Dans un contexte déjà difficile pour les avions d’affaires, cette attitude empêcherait le marché de repartir à la hausse et handicaperait la concurrence, notamment Dassault, qui souffre d’un euro peu compétitif.

Le prix bas du pétrole perturbe le marché

Le succès des monocouloirs plus économes devrait se maintenir d’ici 2030. Le prix du pétrole, moins élevé que prévu, n’a pas empêché les commandes de neo et de MAX de se poursuivre à un rythme soutenu. Néanmoins, certaines compagnies ont différé leurs achats, voire ont choisi de commander des versions plus anciennes, beaucoup moins chères. CFM International (co-entreprise de GE et Safran) a encore vendu plus de 700 CFM56 en 2016 (le moteur de l’A320 entre autres), alors que le motoriste pensait que la production se tarirait en même temps que celle de Leap décollerait.

Par ailleurs, pour que la stratégie commerciale des compagnies réussisse, elles ont besoin d’investissements publics conséquents. Les villes moyennes ou les capitales provinciales ont besoin d’aéroports performants et modernes, à l’instar de Nantes, Berlin (toujours empêtrée dans le désastre de l’aéroport Willy-Brandt, qui accuse maintenant six ans de retard), ou l’Inde.

New Delhi a pris le taureau par les cornes en lançant un grand programme de construction d’infrastructures.
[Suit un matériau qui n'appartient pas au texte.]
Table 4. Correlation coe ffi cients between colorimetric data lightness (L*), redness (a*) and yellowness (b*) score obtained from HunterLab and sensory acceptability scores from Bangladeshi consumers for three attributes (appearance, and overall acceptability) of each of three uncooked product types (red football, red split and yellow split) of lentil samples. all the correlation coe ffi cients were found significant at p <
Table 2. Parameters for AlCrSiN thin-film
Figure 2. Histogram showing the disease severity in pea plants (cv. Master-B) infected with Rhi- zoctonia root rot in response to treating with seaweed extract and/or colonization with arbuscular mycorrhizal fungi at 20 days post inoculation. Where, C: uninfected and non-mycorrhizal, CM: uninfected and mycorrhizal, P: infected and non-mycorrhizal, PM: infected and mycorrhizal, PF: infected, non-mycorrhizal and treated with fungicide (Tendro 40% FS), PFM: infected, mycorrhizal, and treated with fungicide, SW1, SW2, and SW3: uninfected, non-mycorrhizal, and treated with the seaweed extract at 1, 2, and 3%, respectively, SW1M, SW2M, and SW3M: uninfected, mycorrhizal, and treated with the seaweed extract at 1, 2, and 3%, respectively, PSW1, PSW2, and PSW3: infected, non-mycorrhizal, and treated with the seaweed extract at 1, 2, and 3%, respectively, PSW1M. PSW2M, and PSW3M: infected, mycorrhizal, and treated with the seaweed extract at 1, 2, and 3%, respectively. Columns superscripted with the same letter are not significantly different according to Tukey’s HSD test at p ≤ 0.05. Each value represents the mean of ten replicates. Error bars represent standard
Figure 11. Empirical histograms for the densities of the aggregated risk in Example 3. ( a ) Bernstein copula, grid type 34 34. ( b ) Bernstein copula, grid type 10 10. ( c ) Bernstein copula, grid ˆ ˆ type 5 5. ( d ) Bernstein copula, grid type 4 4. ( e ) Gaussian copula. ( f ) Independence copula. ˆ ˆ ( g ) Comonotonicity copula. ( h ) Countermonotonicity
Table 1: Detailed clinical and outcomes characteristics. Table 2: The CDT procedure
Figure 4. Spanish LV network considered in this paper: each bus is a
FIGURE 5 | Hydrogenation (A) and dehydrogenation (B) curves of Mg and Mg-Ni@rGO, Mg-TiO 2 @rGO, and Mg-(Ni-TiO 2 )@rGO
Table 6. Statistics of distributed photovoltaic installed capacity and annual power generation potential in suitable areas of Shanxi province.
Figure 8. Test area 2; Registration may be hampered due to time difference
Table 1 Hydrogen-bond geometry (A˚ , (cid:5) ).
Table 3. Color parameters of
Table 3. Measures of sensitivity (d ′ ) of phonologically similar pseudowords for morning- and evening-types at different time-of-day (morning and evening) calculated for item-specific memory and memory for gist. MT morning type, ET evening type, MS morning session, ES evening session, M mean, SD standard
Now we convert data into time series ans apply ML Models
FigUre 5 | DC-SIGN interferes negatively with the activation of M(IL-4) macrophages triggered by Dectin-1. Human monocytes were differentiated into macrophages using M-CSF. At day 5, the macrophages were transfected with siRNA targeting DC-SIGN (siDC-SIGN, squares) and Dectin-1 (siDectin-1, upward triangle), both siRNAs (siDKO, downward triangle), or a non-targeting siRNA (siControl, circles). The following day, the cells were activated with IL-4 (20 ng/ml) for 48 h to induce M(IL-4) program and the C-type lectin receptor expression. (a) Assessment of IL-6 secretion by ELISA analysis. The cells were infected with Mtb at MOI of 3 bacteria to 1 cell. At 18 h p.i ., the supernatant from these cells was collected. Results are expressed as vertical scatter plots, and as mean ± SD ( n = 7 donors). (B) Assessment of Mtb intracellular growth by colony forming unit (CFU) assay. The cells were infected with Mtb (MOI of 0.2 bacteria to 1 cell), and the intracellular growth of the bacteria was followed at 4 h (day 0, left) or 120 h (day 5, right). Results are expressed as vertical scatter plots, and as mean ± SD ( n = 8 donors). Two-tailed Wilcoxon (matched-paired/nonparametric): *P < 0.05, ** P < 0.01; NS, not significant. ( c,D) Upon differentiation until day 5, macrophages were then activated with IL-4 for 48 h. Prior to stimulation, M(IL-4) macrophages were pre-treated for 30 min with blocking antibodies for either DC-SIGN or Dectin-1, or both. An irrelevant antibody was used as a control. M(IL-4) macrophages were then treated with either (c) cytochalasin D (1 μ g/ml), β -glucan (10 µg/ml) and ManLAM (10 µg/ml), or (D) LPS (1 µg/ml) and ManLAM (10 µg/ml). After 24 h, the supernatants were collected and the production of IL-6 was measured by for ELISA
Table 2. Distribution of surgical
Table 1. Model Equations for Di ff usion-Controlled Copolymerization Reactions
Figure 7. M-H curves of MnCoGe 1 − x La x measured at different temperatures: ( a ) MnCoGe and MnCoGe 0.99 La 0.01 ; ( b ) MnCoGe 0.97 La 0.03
La Chine construit elle aussi des aéroports par dizaines, avec près de 70 nouveaux aéroports prévus d’ici 2020. Autre élément important pour ces nouveaux pays du transport, le besoin en pilotes, qui a été évalué à 500 000 d’ici 2034, soit plus de 30 000 par an. Des écoles comme l’ENAC se sont lancées sur ce marché, en étudiant ou signant des partenariats avec des pays à très forte croissance, comme l’Indonésie, l’Iran ou la Chine.

Ce dernier pays veut aussi augmenter de façon massive sa capacité, avec la construction de un aéroport par mois, selon le chef vendeur d’Airbus John Leahy. De quoi garantir une croissance forte les prochaines années, et de beaux jours aux monocouloirs.

Le premier A320 neo a été livré à easyJet le 14 juin. Crédit : easyJet.

Easyjet, un client majeur

Tom Enders est venu en personne et sans cravate remettre à la direction d’easyJet leur 300e Airbus et premier neo. Malgré son jeune âge – vingt ans cette année – la compagnie londonienne est devenue un porte-parole indispensable au constructeur. Sa flotte très récente, fiable et constituée uniquement d’A320 est en effet une des clefs du succès de la compagnie. Son choix de faire confiance à Airbus plutôt que Boeing pour les versions remotorisées est un signal fort alors que son trafic en Europe ne cesse d’augmenter. EasyJet bénéficie en outre d’une image plus consensuelle que Ryanair, même si la compagnie irlandaise est encore largement en tête en terme de trafic et de revenus (6,5 Md€ pour Ryanair en 2016 contre 5,2 Md€). EasyJet a néanmoins publié un avertissement en raison de son exposition au Brexit et de la chute de la livre, qui pourrait influer sur ses commandes futures.